Novartis pays €625M for Spinifex’s chronic pain treatment


[Update 06.30.2015] According to an email sent to FierceBiotech by Spinifex’s CEO Tom McCarthy, Novartis could pay an additional $500m (approximately €445m) of future milestones to Spinifex’s shareholders.

Spinifex Pharmaceuticals, a US-Australian biotechnology company has just been bought by Novartis. With this acquisition, the Swiss giant aims to control the development of EMA401, a new treatment for chronic pain.

Spinifex’s lead candidate EMA401 is a novel angiotensin II type 2 (AT2) receptor antagonist, being developed as a potential first-in-class oral treatment for chronic pain. AT2 receptor antagonists are a group of molecules modulating the renin-angiotensin system, a hormone system that regulates blood pressure and fluid balance. EMA401 has been developed to cure neuropathic pain by acting on this hormone system, without central nervous system side effects.

Neuropathic pain is caused by a lesion or disease of the somatosensory nervous system, induced by diverse reasons including diabetes, cancer, viruses and nerve trauma. Current treatments for neuropathic pain do not work in all individuals or are inducing strong side-effects. A new treatment is therefore needed for those patients.

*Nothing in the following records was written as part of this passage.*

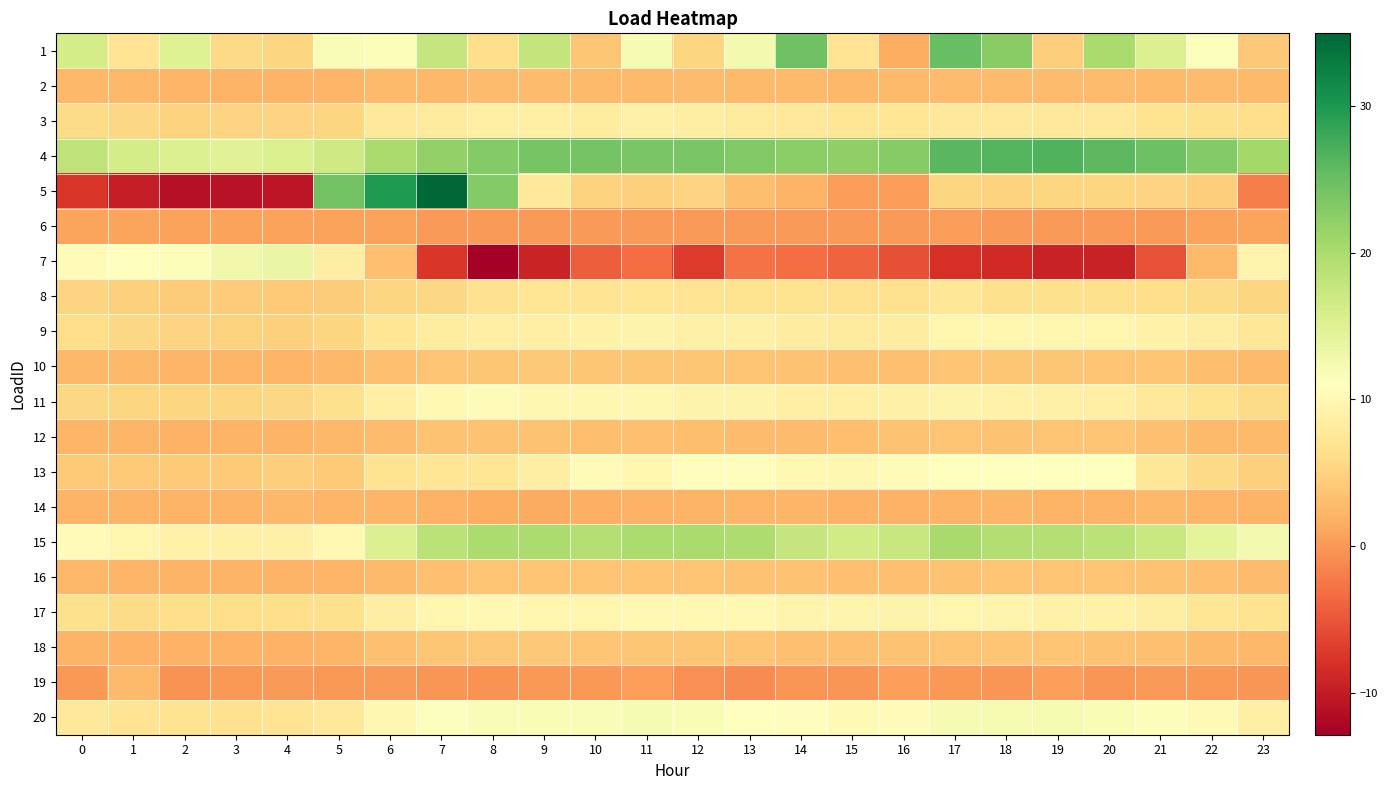

Between 5 and 16, which series saw the biggest shift?

5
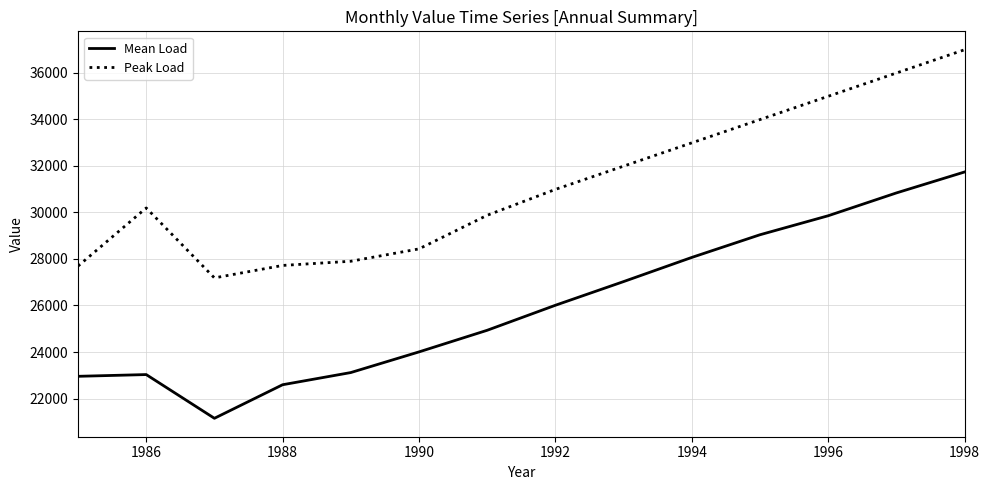

Which series has the largest total across all categories?

Peak Load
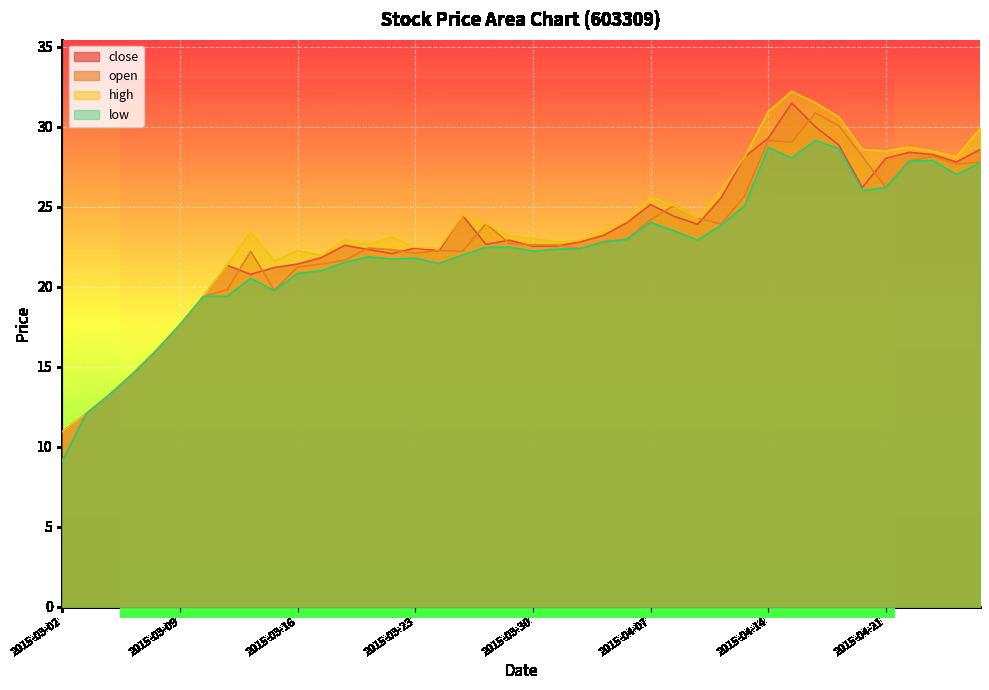

What is the average value of the open series?

22.7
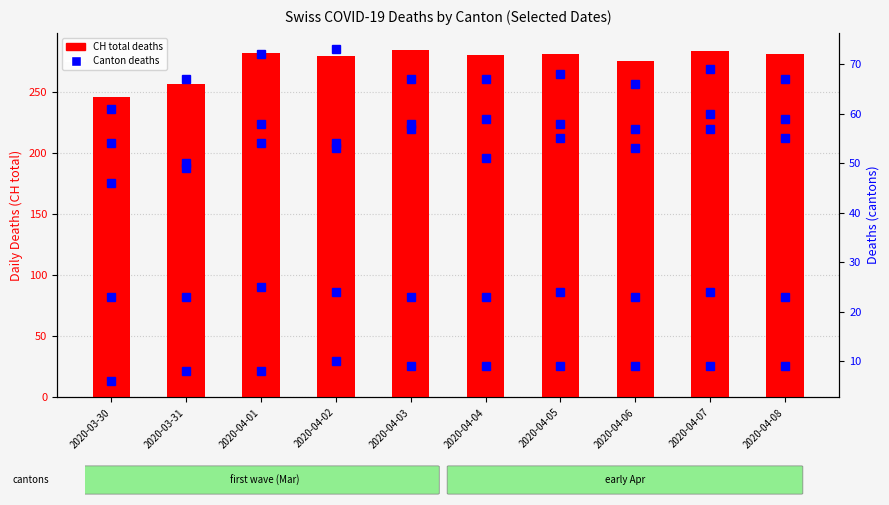

Which series has the largest range (max minus min)?

CH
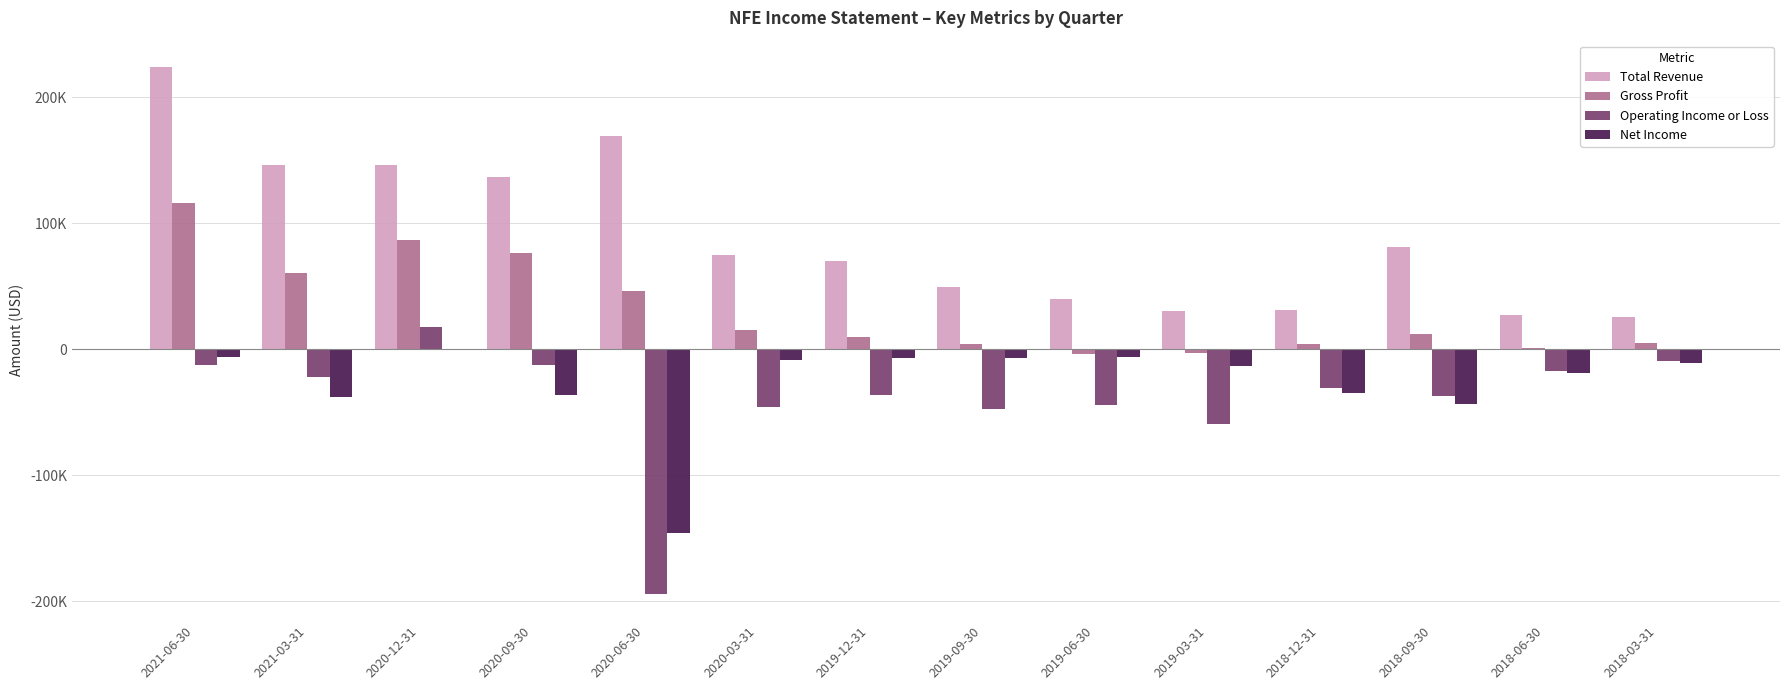

What is the total value across all series at 2018-12-31?

-29900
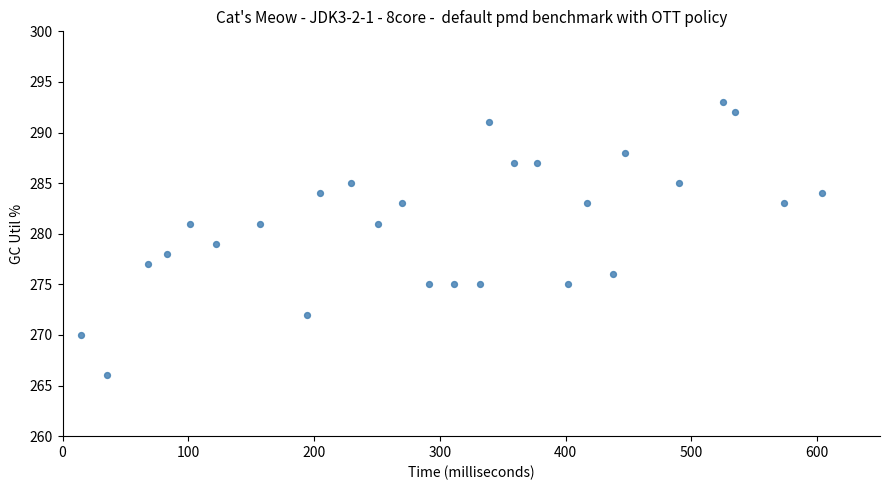

What is the range of X values (max minus min)?

589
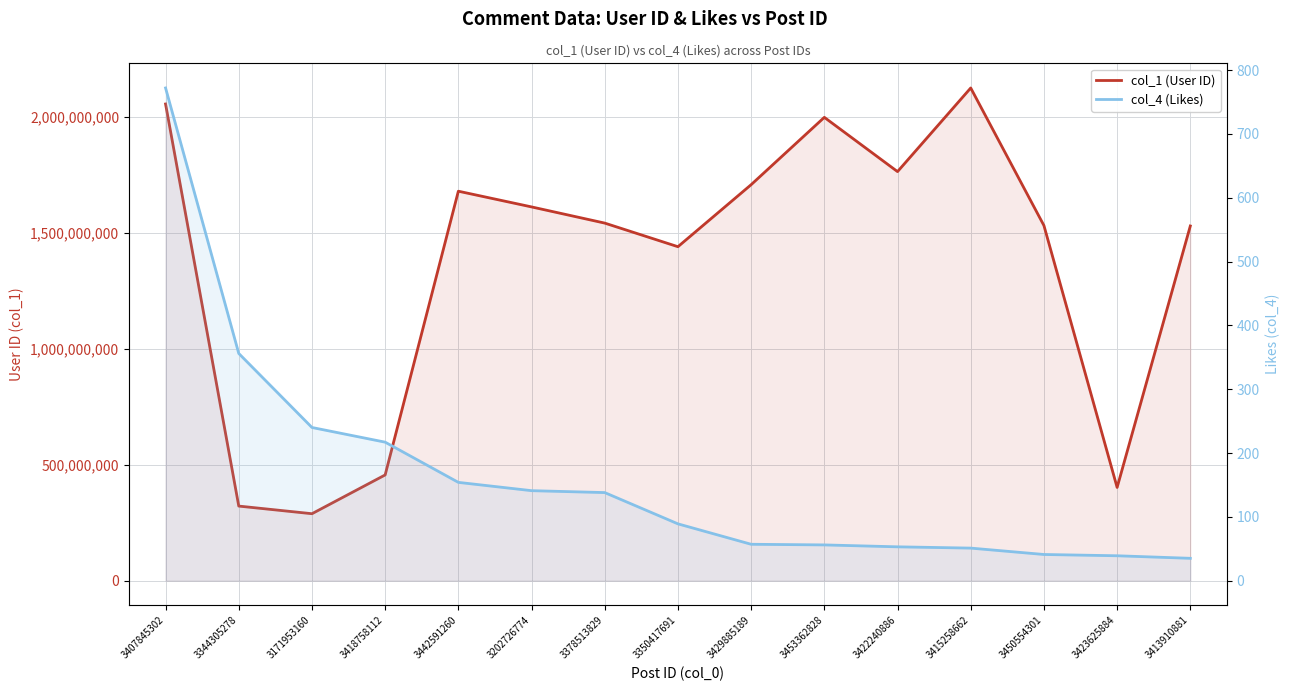

What is the value of the col_4 (Likes) point at the 6th from the left?

141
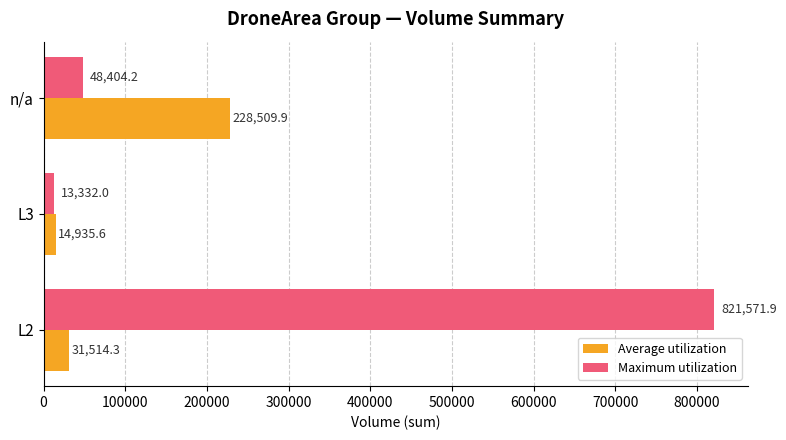

At which category is the sum across all series the highest?

L2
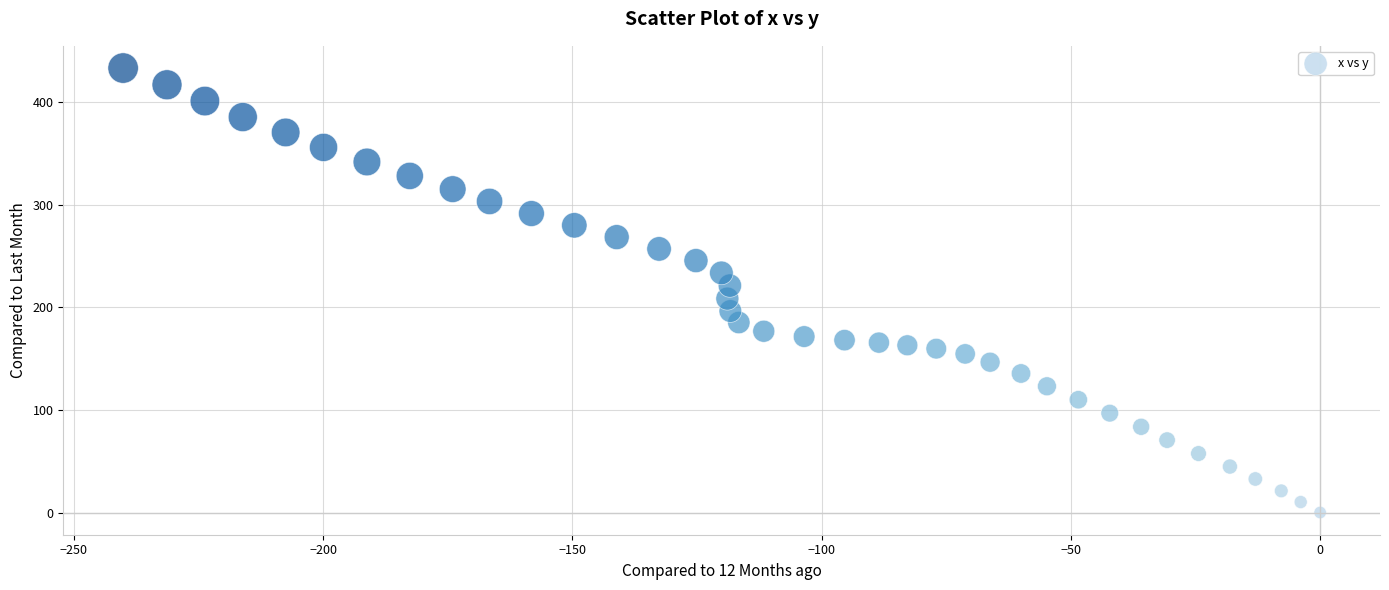

What is the range of X values (max minus min)?

240.1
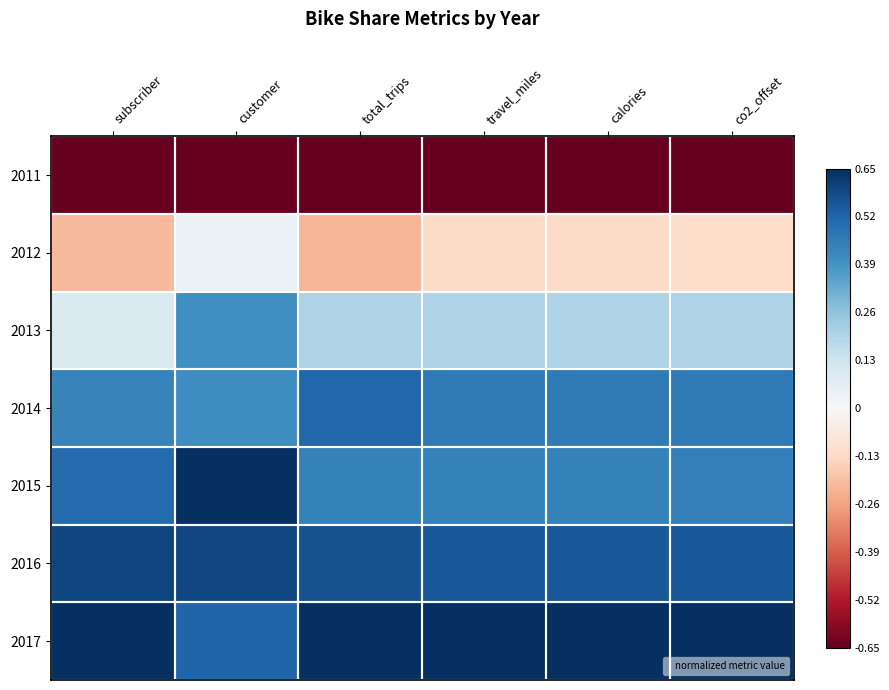

What is the total value across all series at travel_miles?

1.5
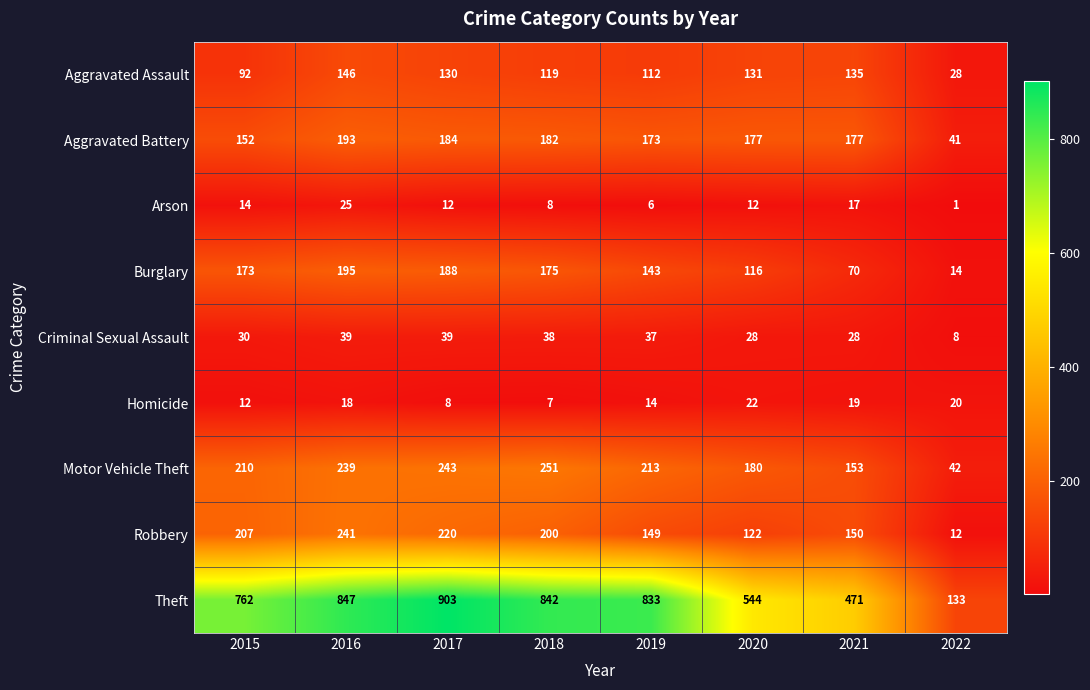

What is the average value of the Robbery series?

163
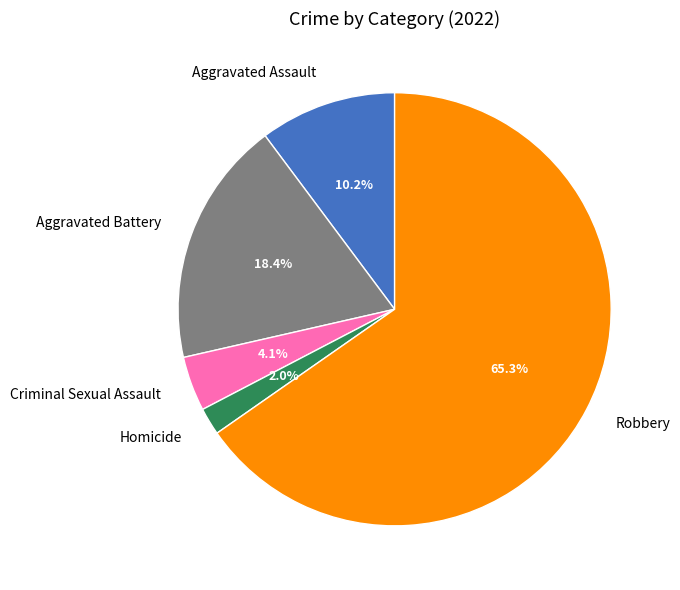

Does any single category account for the majority?

Yes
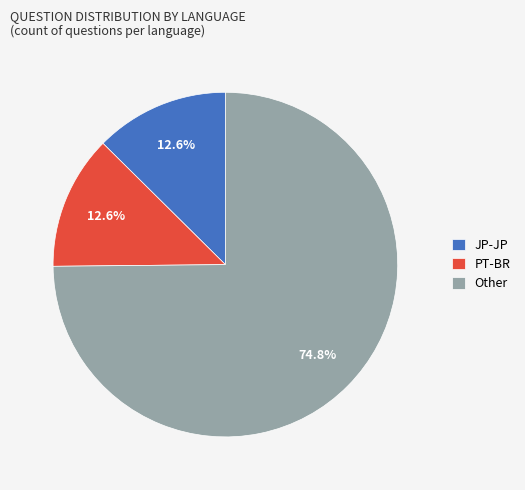

What is the largest slice in the pie chart?

Other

Positive results from Spinifex’s Phase II clinical trial of EMA401 have shown a reduction of the pain intensity in patients with a painful condition that develops in some individuals following herpes zoster. Novartis will continue the development of EMA401 and is planning to initiate Phase IIb clinical trials.  Novartis also intends to build on these two key indications and pursues a broad peripheral neuropathic pain label for EMA401 that will ensure the future revenues of the drug.

In addition to the $200M  upfront payment (approximately €180M) from Novartis, Spinifex shareholders will receive payments on future clinical development and regulatory milestones.

Established in 2005 and based in Stamford, Connecticut and Melbourne, Australia, Spinifex’s portfolio has been based on the research of Professor Maree Smith from University of Queensland, Australia.  Over the years, Spinifex has been financed by investors like Novo A/S, Canaan Partners, GBS Venture Partners, Brandon Capital Partners, Uniseed and UniQuest from University of Queensland, Australia.

The exit of Spinifex and the potential of EMA401 is a significant example of how an international venture capital syndicate, partnering with Australian based investors, can bring university technology closer to commercialisation.